Whitebox Art Center presents
On view Oct. 10th through Nov. 1st 2013
Opening Oct. 10 | 6-9 pm
Whitebox Art Center is pleased to present new time-based paintings by a seminal pioneer of media art, Hans Breder.
In Nunc Stans, Breder’s time-based paintings unfold slowly. Brightly colored patterns evolve, shift, and merge into each other. They change from one moment of perception to the next and cannot be clearly determined. The observer does not succeed in remembering the preceding image because the image itself never solidifies. What comes next cannot be predicted.
Hans Breder embraces the philosophical notion of time as articulated by Augustine, in Confessions, as a starting point of his new work concerning the eternal now: “In every moment I exist in between my past and my future, a threshold state, a widespread now, a nunc stans (everlasting now),” Breder says. Breder sees consciousness as a stream of individual, non-continuous moments. The concept of the threshold state has long been a part of his theoretical grounding.
In 1968, Breder founded the Intermedia and Video Art program at The University of Iowa, establishing the nation’s first MFA program in the subject. “Intermedia is not a interdisciplinary fusing of different fields into one, but a constant collision of concepts and disciplines,” Breder explains. “I seek the immaterial, or what in physics people speak of as ephemeral phenomena that cannot be reduced to mere things. The radically microcosmic experience creates an effect that is at once both abstract and real.”
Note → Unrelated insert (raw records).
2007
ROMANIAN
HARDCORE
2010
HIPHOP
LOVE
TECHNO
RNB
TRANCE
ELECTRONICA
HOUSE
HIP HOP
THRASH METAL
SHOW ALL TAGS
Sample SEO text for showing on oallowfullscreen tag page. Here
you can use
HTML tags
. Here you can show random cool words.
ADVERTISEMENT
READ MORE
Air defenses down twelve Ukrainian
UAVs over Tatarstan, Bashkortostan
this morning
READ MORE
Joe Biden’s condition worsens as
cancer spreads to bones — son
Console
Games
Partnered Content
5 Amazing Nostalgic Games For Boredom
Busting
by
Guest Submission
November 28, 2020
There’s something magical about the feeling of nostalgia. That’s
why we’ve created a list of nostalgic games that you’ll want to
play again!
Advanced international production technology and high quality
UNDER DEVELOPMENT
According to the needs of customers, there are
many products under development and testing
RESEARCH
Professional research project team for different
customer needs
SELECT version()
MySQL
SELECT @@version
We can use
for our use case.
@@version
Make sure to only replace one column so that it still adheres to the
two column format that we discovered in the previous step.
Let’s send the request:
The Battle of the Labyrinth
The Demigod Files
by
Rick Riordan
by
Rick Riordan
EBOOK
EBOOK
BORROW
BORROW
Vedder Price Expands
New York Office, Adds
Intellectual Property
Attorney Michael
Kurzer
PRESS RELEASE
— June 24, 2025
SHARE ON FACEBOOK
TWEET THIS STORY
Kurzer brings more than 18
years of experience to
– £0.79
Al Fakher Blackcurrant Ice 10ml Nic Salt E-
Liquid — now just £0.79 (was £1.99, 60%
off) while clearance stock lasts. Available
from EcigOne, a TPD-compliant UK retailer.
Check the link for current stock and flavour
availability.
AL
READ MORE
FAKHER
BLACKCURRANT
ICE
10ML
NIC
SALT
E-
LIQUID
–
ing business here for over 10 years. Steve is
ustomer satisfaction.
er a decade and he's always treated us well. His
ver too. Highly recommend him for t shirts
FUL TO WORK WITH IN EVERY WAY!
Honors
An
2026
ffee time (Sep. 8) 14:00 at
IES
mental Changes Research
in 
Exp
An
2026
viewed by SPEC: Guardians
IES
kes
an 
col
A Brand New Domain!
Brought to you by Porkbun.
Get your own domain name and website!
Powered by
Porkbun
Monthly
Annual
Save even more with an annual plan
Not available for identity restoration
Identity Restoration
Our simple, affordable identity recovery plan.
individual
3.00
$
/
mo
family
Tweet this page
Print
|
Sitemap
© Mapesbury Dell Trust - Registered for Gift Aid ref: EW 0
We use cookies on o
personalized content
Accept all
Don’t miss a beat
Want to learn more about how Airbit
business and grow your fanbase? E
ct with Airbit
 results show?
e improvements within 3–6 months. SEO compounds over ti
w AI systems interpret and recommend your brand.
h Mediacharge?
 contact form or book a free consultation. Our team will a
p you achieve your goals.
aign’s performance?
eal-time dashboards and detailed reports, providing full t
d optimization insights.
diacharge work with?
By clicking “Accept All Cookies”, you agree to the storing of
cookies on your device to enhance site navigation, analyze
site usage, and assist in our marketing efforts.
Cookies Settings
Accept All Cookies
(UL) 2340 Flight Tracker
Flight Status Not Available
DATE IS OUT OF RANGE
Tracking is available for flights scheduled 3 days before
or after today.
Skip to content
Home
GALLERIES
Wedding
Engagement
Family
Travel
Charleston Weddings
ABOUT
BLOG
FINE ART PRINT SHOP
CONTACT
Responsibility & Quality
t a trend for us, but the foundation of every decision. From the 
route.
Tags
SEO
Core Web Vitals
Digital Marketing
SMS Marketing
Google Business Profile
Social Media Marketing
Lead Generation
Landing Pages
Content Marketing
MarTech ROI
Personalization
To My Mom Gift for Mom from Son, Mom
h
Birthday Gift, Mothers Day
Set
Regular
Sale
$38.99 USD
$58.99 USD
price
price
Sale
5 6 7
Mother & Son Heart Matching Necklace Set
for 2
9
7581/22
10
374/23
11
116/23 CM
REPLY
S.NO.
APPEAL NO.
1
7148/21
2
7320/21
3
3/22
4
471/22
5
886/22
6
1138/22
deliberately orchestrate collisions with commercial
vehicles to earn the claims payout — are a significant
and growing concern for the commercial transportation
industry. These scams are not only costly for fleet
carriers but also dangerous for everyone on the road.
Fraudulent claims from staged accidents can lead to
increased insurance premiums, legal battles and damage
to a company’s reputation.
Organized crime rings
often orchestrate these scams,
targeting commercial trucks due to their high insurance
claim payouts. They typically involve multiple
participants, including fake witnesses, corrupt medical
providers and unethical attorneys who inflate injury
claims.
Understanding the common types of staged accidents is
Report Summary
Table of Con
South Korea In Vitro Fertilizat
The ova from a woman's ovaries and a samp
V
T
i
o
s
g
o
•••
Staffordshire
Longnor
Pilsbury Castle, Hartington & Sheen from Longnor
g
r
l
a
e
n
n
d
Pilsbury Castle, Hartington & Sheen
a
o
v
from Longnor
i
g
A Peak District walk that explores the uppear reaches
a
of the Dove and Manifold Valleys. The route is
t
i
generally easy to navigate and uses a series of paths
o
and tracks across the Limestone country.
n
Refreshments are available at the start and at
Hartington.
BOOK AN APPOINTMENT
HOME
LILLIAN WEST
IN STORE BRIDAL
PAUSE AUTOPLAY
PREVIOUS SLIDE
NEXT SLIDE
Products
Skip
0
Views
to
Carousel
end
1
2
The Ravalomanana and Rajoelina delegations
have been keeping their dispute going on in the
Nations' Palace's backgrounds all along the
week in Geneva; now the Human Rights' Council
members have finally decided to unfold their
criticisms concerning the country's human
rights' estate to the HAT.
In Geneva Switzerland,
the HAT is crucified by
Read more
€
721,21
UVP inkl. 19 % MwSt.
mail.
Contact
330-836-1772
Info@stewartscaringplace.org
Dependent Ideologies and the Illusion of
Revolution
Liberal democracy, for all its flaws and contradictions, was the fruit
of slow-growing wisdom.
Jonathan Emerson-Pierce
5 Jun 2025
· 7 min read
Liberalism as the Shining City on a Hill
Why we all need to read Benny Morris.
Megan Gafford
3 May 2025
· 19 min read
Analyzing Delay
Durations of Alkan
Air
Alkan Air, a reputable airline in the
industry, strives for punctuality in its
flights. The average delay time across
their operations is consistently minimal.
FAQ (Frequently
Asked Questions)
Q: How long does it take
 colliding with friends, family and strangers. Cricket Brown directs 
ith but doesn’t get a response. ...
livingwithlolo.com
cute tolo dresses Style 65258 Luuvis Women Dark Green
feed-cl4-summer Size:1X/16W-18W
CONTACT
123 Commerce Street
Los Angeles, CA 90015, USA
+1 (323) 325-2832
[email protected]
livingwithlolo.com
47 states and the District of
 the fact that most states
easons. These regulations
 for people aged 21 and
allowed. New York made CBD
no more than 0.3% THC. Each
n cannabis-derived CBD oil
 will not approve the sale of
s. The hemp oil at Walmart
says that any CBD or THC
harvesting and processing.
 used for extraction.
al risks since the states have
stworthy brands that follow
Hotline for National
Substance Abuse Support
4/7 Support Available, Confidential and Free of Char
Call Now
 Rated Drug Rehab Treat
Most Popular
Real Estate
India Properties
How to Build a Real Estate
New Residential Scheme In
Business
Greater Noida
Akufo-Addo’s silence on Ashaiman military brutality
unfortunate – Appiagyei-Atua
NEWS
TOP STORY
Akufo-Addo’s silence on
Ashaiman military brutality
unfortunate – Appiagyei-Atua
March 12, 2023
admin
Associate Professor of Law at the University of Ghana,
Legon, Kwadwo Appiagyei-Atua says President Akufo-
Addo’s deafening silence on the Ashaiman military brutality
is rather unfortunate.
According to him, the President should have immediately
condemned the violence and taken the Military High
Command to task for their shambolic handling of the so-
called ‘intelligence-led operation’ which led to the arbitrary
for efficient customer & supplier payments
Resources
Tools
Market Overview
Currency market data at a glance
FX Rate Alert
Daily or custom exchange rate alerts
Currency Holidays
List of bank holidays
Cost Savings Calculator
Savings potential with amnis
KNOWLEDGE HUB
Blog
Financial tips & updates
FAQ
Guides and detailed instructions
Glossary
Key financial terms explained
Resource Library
“The artist Dick Higgins characterises the term Intermedia as the interplay of new technical media. For Hans Breder, however, Intermedia means to reflect the limits of human perception in events, performances or happenings, which arose as a consequence of the new media,” said Klaus Peter Busse, an art professor at the University of Dortmund, about Breder’s recent exhibition at the Museum Ostwall in Dortmund, Germany.
With Nunc Stans, Breder fuses technology, philosophy, and art to produce works that exist in the liminal space of Intermedia. This state of in-betweenness mirrors the Greek concept of kairos, meaning the “supreme moment” of unfixed time, the opposite of chronological time, or chronos. Likewise, Augustine theorizes, “if the present were always present, and would not pass into the past, it would no longer be time, but eternity.” Thus, Breder’s interest in the dissolution of boundaries and manipulating perception, yields a dynamic state in which past and future collide leaving behind only the concentrated awareness of the present, the ever-abiding now.
Over the past four decades, Breder’s work has embodied the spirit of the inter-medial arts–working in and between painting, sculpture, photography, performance, music, and video. His works have been presented in numerous exhibitions in the United States and internationally. He has shown at the Richard Feigen Gallery (1967-1973), the Algus Greenspon Gallery, New York and the Heiner Hachmeister Gallery, Germany. He was included in Kineticism: System Sculpture in Environmental situations, (Official Olympic Games Exhibition), University Museum of Arts and Science, Mexico City, Mexico (1968); Painting Beyond the Death of Painting: Imagistic and Abstract Work, the first group exhibition of American Art at Kuznetzky Most Exhibition Hall, Moscow, USSR (1989); An American Odyssey 1945/1980, Círcolo de Bellas Artes, Madrid, Spain (2004); Ana Mendieta and Hans Breder: Converge, Lelong Galerie, New York (2008), Inmixing: A Survey of Works from 1964 to Present, Whitebox Art Center, New York (2009-2010), Kollisions Felder (Collision Fields), Museum Ostwall, Dortmund, Germany (2013). He has been a participant in the Whitney Biennial Exhibition in 1987, 1989, and 1991; Among the places his work has been collected are the Hirshhorn Museum and Sculpture Garden, Washington, D.C.; the Whitney Museum of American Art, New York; the Walker Art Center, Minneapolis; and the National Gallery of American Art, Washington, D.C. His Intermedia Archive is installed permanently at the Museum Ostwall, Dortmund, Germany.
Hans Breder and Jee Won Kim
Soundscape in E
The human body has played a central role in Breder’s life/work. Breder has suggested that what happens in the mind is depending on properties of the body. In this cymatic experiment he is using acoustic waves to explore how diﬀerent frequencies inﬂuence genes, cells and various structures in the body.